*WHAT IS NEEDED*
Within the listing below, please copy exactly the lines between the line holding "- Enable audit logging" and the line holding "### Required Security Settings", inclusive.

=======

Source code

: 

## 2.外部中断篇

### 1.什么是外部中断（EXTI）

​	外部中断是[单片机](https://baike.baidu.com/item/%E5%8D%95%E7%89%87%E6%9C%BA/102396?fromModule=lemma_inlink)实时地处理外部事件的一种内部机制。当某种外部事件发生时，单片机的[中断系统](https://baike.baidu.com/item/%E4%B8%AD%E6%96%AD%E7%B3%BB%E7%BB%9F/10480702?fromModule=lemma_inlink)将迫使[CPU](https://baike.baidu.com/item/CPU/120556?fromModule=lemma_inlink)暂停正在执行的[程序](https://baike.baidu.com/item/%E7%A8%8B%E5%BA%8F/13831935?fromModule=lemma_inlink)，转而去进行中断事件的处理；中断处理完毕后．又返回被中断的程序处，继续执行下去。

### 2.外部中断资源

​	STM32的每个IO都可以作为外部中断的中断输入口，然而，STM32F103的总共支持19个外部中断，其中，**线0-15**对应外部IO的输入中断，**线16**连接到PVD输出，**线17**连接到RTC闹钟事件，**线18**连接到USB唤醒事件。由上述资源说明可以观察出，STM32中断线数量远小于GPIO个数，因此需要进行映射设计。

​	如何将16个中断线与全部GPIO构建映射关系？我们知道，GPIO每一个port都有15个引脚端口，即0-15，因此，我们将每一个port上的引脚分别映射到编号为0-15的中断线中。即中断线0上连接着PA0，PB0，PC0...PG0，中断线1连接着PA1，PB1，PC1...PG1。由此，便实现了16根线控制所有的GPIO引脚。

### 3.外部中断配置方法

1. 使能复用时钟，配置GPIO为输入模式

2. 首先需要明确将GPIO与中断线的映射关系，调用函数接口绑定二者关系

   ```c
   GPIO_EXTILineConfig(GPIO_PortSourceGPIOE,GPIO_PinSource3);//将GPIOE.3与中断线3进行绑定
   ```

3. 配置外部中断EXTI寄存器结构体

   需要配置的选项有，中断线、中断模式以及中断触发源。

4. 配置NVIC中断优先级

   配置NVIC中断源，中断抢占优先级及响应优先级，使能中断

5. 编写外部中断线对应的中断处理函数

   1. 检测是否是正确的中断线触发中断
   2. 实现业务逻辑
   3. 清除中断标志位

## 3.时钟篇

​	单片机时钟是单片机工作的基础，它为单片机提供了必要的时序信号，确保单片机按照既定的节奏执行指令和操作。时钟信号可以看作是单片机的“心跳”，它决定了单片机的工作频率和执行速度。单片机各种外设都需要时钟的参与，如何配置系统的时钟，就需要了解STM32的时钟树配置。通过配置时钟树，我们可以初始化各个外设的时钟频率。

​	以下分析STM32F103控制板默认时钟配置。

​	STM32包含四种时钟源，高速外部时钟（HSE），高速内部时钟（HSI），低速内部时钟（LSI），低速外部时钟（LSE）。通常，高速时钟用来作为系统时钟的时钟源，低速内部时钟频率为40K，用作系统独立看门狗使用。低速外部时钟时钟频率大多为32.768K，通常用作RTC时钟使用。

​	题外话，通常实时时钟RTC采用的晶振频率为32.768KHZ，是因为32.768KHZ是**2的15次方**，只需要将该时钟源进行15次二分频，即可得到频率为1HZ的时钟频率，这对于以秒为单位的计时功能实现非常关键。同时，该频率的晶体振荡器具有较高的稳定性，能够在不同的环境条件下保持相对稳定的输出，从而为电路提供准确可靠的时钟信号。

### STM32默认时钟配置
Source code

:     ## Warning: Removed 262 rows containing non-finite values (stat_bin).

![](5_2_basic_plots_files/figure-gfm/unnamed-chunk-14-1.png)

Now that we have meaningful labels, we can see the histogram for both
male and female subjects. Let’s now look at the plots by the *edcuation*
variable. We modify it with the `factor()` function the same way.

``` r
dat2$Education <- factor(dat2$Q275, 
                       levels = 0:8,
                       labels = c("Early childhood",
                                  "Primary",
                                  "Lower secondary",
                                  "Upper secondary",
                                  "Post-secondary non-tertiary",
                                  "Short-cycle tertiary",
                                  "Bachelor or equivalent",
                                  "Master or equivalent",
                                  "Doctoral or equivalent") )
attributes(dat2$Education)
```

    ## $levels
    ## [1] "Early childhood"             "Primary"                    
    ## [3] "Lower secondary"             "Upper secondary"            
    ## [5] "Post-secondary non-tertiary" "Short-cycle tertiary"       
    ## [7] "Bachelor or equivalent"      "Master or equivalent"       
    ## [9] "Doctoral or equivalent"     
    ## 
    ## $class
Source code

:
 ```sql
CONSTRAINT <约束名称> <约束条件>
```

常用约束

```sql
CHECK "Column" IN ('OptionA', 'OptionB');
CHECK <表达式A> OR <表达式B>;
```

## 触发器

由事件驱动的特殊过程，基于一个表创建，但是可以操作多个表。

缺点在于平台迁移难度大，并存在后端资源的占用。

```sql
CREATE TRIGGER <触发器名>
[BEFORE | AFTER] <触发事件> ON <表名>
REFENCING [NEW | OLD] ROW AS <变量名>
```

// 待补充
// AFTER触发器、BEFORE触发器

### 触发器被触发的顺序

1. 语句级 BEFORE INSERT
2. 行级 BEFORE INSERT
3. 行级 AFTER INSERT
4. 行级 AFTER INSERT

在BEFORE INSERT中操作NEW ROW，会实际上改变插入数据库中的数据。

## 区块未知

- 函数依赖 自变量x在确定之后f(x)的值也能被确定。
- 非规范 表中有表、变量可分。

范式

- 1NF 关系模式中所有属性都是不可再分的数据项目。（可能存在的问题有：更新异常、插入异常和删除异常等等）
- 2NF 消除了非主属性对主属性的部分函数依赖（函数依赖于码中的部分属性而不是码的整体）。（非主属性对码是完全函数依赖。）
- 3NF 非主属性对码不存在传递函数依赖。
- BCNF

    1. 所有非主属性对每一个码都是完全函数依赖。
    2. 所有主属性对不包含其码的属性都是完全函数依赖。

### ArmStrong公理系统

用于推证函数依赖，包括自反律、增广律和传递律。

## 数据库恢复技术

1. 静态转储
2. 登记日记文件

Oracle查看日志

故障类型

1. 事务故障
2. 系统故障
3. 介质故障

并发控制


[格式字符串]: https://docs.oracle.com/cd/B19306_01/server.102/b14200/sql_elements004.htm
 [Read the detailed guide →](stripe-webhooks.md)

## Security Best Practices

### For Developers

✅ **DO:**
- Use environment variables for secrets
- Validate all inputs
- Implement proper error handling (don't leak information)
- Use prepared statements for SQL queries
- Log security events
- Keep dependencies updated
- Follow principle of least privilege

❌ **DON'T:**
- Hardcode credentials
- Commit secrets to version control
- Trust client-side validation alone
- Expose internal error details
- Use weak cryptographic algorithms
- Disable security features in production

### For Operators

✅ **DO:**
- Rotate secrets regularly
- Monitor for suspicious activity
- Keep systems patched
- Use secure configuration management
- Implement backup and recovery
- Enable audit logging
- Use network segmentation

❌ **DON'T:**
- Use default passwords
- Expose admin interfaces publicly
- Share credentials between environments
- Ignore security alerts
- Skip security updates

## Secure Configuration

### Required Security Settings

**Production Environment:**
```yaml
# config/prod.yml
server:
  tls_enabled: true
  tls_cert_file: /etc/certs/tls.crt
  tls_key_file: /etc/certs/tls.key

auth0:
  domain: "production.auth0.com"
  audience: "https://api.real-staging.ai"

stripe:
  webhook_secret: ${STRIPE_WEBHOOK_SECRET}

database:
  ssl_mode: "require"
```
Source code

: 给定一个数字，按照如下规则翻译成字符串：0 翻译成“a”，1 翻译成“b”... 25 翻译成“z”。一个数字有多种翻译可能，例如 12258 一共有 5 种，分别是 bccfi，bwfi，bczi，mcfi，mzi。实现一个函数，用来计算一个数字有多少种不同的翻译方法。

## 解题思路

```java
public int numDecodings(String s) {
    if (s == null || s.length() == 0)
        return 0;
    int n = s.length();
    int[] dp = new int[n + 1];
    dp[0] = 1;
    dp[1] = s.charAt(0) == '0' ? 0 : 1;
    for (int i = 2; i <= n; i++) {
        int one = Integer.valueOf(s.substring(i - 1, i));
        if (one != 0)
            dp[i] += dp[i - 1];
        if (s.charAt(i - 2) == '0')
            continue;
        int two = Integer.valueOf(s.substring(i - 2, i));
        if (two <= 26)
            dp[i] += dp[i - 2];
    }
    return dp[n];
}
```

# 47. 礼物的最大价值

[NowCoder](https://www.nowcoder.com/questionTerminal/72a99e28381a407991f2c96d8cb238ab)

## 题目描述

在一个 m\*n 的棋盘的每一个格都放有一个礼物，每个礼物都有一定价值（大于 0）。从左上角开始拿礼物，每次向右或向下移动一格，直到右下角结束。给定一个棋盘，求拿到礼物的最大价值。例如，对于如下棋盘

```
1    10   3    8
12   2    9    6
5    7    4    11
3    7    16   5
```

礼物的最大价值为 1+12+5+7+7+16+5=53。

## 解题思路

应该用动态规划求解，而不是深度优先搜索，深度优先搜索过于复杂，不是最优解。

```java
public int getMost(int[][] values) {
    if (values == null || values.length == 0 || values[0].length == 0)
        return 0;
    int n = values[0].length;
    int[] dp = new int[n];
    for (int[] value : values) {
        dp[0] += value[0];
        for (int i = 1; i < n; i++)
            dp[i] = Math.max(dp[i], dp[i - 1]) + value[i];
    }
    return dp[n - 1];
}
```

=======

*ANSWER TO THIS TASK*
- Enable audit logging
- Use network segmentation

❌ **DON'T:**
- Use default passwords
- Expose admin interfaces publicly
- Share credentials between environments
- Ignore security alerts
- Skip security updates

## Secure Configuration

### Required Security Settings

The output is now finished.